═══ READING TEXT ═══
# espei rasboras vs. harlequins = pics?



## freph (Apr 4, 2011)

These are my personal Espeis. They're pretty much equally hardy fish ime....also roughly the same size.


----------



## driftwoodhunter (Jul 1, 2011)

Thanks! It's nice to see them shoaling - I'm looking for schooling fish, and I've narrowed my list down...espeis and harlequins are on it. They really do glow, don't they? Beautiful hardscape, btw!


----------



## allaboutfish (Oct 14, 2011)

whats the difference between the two?


----------



## freph (Apr 4, 2011)

Indeed they do.  Also, I didn't notice it before but excuse the dissolving clumps of GH booster lol. Thanks for the compliment. As for differences between the two, as far as I know the "lambchop" shaped black pigmentation in Harlequinns is a bit larger compared to Espeis and Espeis also tend to have more of that lovely copper color to them as well as bolder colors in general. Harlequinns will color up nicely too as long as they're kept nice and healthy.


----------



## VeeSe (Apr 16, 2011)

My harlequins aren't as orange as the espeis pictured above, but they still have a nice orange tinge to them and look great in the tank. Also, this is a side note, but on many mornings, at like 8 or 9am, I get up to see them having an orgy (upside down harlequins all over) which is encouraging for a new aquarist.


----------



## koebwil (Jul 6, 2011)
═══ ENTRIES SUPPLIED ═══
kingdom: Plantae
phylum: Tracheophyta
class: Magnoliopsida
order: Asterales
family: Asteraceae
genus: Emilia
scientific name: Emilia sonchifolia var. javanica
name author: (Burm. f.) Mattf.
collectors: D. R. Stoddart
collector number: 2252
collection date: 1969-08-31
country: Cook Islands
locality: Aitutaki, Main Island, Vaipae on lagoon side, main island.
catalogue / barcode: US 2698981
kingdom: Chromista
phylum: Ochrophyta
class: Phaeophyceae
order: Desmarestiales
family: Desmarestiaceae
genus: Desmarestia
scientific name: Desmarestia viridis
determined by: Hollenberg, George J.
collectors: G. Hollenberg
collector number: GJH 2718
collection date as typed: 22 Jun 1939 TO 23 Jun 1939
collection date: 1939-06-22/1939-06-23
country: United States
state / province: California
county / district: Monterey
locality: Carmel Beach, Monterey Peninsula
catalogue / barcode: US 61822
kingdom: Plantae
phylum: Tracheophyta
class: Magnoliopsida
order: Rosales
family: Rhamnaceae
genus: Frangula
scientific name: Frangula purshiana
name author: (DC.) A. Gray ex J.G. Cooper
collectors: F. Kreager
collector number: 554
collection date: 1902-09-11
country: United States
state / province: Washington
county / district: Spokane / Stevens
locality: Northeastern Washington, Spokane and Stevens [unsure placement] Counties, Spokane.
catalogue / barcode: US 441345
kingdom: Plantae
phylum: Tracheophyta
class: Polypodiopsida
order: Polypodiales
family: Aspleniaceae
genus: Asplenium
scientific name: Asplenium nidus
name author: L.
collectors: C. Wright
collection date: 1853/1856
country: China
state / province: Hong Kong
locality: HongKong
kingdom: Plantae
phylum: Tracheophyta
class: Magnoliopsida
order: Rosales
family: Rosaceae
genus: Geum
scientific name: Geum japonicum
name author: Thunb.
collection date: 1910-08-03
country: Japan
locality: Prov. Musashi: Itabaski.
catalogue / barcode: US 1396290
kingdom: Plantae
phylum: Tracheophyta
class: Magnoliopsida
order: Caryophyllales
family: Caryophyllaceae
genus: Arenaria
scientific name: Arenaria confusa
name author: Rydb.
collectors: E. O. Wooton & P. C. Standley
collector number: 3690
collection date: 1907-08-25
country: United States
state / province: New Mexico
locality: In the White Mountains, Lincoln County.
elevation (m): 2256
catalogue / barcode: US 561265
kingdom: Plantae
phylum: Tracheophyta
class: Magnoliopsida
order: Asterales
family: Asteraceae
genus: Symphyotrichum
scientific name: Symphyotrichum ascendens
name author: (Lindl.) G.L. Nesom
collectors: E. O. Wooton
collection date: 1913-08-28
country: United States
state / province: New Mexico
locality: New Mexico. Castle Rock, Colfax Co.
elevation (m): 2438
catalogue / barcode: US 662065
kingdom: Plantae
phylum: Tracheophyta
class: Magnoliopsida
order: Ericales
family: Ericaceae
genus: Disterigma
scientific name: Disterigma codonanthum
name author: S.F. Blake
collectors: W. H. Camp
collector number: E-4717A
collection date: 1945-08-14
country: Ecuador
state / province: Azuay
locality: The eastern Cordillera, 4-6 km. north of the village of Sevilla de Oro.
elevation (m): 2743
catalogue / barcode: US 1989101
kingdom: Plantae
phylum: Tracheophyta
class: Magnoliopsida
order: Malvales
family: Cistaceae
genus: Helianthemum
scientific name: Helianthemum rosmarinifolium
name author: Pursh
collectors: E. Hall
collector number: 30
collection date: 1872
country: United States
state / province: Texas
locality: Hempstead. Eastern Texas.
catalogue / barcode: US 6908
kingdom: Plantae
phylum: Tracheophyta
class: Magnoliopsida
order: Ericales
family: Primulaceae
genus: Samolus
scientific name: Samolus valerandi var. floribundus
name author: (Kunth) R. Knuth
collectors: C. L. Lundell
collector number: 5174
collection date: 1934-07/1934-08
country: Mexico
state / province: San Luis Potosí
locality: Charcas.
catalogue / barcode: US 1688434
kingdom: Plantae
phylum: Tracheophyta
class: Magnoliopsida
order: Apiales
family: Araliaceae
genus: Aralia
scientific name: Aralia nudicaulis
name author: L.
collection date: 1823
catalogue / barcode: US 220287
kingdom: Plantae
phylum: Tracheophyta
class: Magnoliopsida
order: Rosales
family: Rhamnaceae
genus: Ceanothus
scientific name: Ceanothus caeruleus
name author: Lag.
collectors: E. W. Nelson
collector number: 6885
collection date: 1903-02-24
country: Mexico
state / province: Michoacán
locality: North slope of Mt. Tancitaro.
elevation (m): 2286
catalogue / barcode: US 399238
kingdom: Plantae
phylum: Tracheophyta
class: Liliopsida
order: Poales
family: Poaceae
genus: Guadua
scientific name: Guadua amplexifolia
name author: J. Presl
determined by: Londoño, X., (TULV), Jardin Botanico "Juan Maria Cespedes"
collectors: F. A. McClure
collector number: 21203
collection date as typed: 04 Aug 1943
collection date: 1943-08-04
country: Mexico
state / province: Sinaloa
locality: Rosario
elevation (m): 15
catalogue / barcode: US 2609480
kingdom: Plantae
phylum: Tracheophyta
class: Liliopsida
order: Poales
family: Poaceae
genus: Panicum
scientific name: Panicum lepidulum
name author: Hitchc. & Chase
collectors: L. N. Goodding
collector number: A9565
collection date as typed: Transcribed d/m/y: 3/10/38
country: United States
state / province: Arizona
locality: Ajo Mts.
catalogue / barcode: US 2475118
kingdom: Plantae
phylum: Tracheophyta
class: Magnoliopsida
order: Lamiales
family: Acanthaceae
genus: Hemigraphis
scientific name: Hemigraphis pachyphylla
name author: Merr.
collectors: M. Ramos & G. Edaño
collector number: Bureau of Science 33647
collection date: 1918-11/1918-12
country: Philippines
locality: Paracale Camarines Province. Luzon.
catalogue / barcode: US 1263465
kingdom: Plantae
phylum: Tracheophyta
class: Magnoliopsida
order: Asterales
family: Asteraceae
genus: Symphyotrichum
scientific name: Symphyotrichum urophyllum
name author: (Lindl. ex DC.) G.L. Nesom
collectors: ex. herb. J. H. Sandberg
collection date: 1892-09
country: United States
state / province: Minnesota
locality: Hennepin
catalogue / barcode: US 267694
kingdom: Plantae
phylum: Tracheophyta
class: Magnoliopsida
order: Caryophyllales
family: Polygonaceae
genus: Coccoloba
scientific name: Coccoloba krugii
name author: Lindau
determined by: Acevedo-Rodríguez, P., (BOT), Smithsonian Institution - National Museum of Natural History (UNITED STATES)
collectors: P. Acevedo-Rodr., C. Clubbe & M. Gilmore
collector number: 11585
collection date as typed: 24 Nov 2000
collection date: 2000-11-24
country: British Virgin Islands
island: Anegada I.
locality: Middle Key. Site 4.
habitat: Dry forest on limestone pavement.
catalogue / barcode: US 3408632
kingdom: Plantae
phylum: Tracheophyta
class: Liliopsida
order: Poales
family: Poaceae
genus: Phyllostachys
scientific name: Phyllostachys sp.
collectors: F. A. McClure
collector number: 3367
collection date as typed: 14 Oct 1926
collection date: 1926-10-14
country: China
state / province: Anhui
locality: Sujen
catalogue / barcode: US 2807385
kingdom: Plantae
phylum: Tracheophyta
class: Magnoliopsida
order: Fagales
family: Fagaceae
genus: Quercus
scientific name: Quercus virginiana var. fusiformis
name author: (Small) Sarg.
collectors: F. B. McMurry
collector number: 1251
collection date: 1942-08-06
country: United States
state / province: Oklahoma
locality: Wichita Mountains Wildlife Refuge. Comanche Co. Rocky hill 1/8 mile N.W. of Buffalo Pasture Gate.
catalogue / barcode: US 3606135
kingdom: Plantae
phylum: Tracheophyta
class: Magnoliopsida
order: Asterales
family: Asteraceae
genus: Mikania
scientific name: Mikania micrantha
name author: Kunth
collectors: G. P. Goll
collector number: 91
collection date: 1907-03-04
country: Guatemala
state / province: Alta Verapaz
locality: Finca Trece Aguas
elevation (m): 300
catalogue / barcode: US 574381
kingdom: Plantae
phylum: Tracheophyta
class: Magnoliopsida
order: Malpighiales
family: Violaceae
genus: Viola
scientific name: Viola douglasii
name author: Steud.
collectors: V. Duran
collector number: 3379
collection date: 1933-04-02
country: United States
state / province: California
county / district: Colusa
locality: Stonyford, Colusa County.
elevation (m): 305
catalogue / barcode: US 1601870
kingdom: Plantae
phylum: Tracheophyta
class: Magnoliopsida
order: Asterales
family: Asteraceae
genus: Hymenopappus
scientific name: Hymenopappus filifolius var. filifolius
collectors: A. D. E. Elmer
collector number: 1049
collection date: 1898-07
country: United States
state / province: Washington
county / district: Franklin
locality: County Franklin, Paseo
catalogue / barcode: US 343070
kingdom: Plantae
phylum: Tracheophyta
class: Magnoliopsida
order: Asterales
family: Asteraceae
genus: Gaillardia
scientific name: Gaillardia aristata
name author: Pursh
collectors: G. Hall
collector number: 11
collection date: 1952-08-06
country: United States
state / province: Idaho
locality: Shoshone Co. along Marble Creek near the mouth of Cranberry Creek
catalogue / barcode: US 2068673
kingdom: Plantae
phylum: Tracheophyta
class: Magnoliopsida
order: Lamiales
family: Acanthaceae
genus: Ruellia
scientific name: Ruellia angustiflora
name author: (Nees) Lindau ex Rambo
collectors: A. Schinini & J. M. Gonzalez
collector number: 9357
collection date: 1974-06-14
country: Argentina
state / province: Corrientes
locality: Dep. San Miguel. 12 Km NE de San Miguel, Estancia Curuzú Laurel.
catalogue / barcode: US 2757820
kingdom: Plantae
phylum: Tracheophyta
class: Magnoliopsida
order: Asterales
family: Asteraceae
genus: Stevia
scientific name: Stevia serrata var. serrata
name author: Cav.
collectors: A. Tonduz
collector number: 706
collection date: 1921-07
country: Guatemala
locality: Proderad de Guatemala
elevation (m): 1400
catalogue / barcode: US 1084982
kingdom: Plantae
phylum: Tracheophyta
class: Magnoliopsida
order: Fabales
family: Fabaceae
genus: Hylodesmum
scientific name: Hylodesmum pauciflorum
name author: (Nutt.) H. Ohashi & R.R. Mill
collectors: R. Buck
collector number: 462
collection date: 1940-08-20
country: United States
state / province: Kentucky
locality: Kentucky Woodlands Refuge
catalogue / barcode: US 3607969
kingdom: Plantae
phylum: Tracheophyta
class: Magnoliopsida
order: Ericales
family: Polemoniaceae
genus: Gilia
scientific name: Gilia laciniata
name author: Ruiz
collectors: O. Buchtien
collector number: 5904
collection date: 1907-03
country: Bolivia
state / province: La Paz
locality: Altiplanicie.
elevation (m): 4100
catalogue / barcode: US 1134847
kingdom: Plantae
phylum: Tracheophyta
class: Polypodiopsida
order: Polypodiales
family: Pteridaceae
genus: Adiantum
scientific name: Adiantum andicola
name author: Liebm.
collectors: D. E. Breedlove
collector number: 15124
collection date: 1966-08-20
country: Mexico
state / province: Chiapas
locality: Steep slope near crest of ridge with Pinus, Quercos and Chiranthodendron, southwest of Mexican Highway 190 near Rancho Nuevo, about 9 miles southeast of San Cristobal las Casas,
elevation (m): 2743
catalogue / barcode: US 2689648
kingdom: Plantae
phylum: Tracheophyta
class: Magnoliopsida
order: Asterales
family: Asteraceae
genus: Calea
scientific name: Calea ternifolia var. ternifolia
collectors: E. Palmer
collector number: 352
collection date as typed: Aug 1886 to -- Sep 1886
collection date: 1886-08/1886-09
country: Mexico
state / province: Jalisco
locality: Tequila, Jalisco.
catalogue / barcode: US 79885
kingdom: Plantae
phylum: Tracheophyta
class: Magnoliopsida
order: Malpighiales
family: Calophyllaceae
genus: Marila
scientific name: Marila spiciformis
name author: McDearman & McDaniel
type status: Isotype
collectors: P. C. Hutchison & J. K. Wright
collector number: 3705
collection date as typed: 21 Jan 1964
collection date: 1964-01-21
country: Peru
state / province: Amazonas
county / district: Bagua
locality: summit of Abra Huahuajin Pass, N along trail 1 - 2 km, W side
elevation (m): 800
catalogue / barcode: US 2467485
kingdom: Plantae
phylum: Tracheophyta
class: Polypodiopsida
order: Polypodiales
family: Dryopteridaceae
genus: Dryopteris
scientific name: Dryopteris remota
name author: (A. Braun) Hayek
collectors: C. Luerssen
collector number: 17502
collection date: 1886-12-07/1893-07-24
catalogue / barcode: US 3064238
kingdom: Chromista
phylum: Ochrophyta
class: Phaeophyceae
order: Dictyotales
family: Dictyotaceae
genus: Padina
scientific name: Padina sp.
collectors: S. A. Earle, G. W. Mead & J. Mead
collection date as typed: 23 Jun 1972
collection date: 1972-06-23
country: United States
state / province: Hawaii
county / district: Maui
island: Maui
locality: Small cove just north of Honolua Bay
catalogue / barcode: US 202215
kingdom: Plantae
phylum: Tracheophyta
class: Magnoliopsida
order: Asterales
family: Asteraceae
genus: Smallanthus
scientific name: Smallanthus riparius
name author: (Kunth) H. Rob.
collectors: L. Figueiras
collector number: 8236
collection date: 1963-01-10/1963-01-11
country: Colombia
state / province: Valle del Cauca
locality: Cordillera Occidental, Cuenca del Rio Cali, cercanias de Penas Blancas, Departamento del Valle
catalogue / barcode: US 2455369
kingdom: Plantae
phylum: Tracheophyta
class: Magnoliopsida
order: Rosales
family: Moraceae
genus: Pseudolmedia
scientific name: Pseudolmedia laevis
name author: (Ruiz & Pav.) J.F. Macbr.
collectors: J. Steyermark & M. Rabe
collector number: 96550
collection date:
═══
**AIM:** Please translate this sentence from the rasbora thread into Spanish: "My harlequins aren't as orange as the espeis pictured above, but they still have a nice orange tinge to them and look great in the tank." The items have no role in this exercise.

**ANSWER:** Mis harlequins no son tan anaranjados como los espeis de las fotos de arriba, pero aun así tienen un bonito tono anaranjado y se ven geniales en el acuario.